Road transport and highways minister, Pon Radhakrishnan, told the Rajya Sabha yesterday that the government is set to unveil crash test norms for cars very soon. To meet new regulations, car makers might have to include safety features such as ABS and airbags as part of standard equipment, he said.
Car makers might have to take a hit of nearly INR 12,000 crores if the government indeed mandates ABS and airbags. Of course, manufacturers will miss out a portion of their profits only if they decide not to increase prices, which is reported to be around 10-15 percent.
The increase in prices will have an adverse impact on new car sales in India, which has just started showing signs of recovery thanks to drop in fuel prices and excise duty. More importantly, 50 percent of new car buyers in India are upgrading from a two-wheeler or a ‘no-wheeler’, and higher prices are certain to make them postpone buying, says Mayank Pareek, president of passenger vehicles for Tata Motors.

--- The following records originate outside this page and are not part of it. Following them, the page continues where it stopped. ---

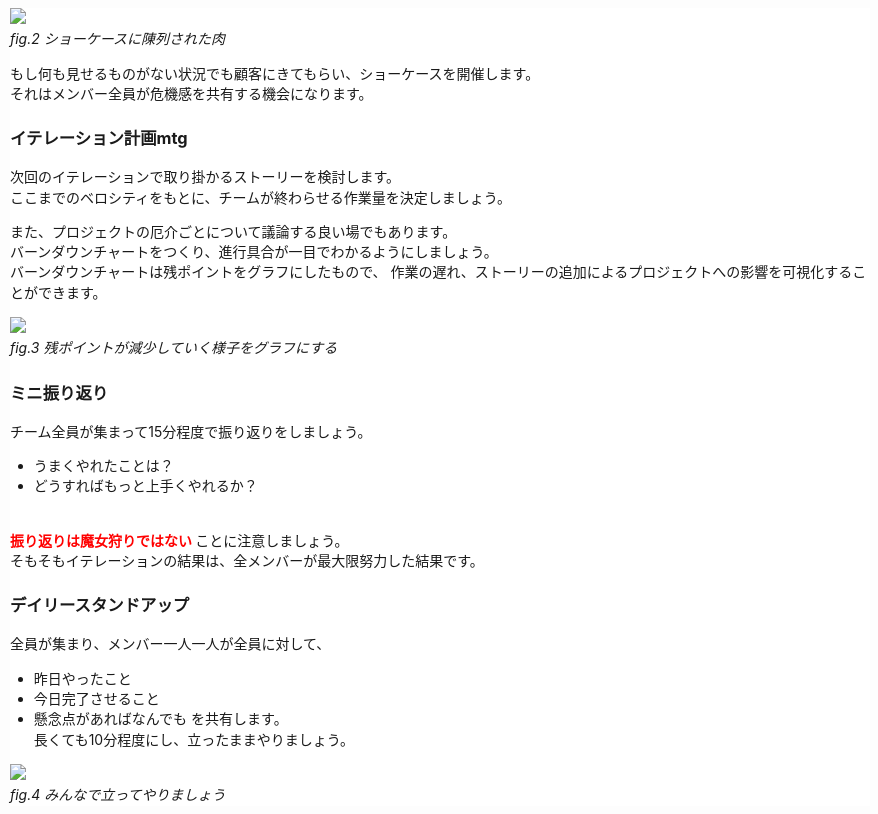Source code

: <img width="60%" src="showcase.jpg">    
<br/>
<span style="font-style: italic;">
fig.2 ショーケースに陳列された肉
</span>  

もし何も見せるものがない状況でも顧客にきてもらい、ショーケースを開催します。  
それはメンバー全員が危機感を共有する機会になります。  


### イテレーション計画mtg
次回のイテレーションで取り掛かるストーリーを検討します。  
ここまでのベロシティをもとに、チームが終わらせる作業量を決定しましょう。  

また、プロジェクトの厄介ごとについて議論する良い場でもあります。  
バーンダウンチャートをつくり、進行具合が一目でわかるようにしましょう。  
バーンダウンチャートは残ポイントをグラフにしたもので、
作業の遅れ、ストーリーの追加によるプロジェクトへの影響を可視化することができます。  

<img width="50%" src="burn_down.png">    
<br/>
<span style="font-style: italic;">
fig.3 残ポイントが減少していく様子をグラフにする
</span>  


### ミニ振り返り
チーム全員が集まって15分程度で振り返りをしましょう。  

* うまくやれたことは？
* どうすればもっと上手くやれるか？
<br/>

<span style="color: #ff0000; font-weight: bold;">
振り返りは魔女狩りではない
</span>
ことに注意しましょう。<br/>
そもそもイテレーションの結果は、全メンバーが最大限努力した結果です。  


### デイリースタンドアップ
全員が集まり、メンバー一人一人が全員に対して、
* 昨日やったこと
* 今日完了させること
* 懸念点があればなんでも
を共有します。  
長くても10分程度にし、立ったままやりましょう。  

<img width="50%" src="standup.png">    
<br/>
<span style="font-style: italic;">
fig.4 みんなで立ってやりましょう
</span>  
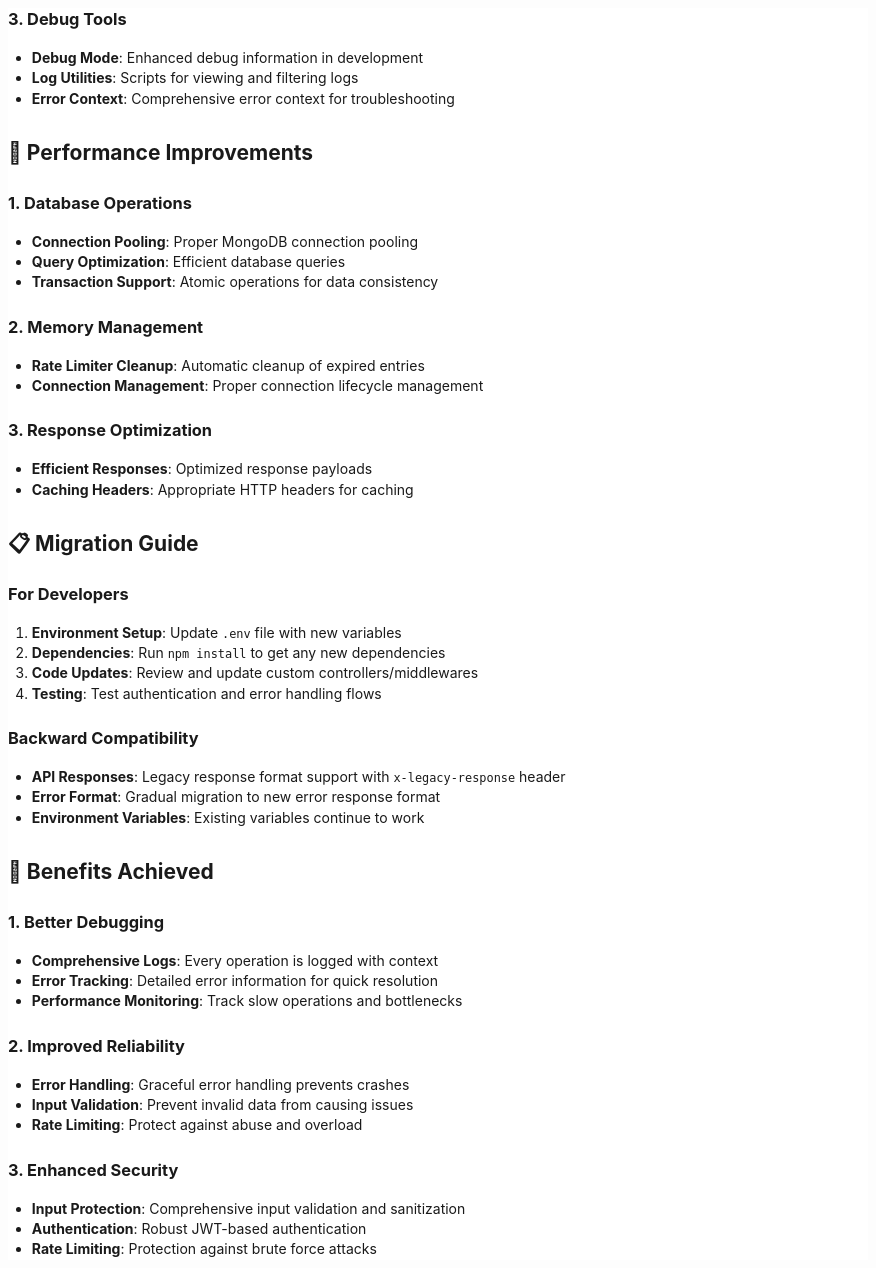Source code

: ### 3. **Debug Tools**
- **Debug Mode**: Enhanced debug information in development
- **Log Utilities**: Scripts for viewing and filtering logs
- **Error Context**: Comprehensive error context for troubleshooting

## 🚀 Performance Improvements

### 1. **Database Operations**
- **Connection Pooling**: Proper MongoDB connection pooling
- **Query Optimization**: Efficient database queries
- **Transaction Support**: Atomic operations for data consistency

### 2. **Memory Management**
- **Rate Limiter Cleanup**: Automatic cleanup of expired entries
- **Connection Management**: Proper connection lifecycle management

### 3. **Response Optimization**
- **Efficient Responses**: Optimized response payloads
- **Caching Headers**: Appropriate HTTP headers for caching

## 📋 Migration Guide

### For Developers
1. **Environment Setup**: Update `.env` file with new variables
2. **Dependencies**: Run `npm install` to get any new dependencies
3. **Code Updates**: Review and update custom controllers/middlewares
4. **Testing**: Test authentication and error handling flows

### Backward Compatibility
- **API Responses**: Legacy response format support with `x-legacy-response` header
- **Error Format**: Gradual migration to new error response format
- **Environment Variables**: Existing variables continue to work

## 🎯 Benefits Achieved

### 1. **Better Debugging**
- **Comprehensive Logs**: Every operation is logged with context
- **Error Tracking**: Detailed error information for quick resolution
- **Performance Monitoring**: Track slow operations and bottlenecks

### 2. **Improved Reliability**
- **Error Handling**: Graceful error handling prevents crashes
- **Input Validation**: Prevent invalid data from causing issues
- **Rate Limiting**: Protect against abuse and overload

### 3. **Enhanced Security**
- **Input Protection**: Comprehensive input validation and sanitization
- **Authentication**: Robust JWT-based authentication
- **Rate Limiting**: Protection against brute force attacks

Given that a four-wheeler is safer than a two-wheeler never mind the car model, higher prices but better safety features could have a negative impact overall, especially when considering that only 18 people out of 1,000 own cars in India, Pareek opined.
According to him, the cut-off limit for increasing prices is INR 5,000, beyond which if the price of an entry-level car increases, prospective buyers will turn away.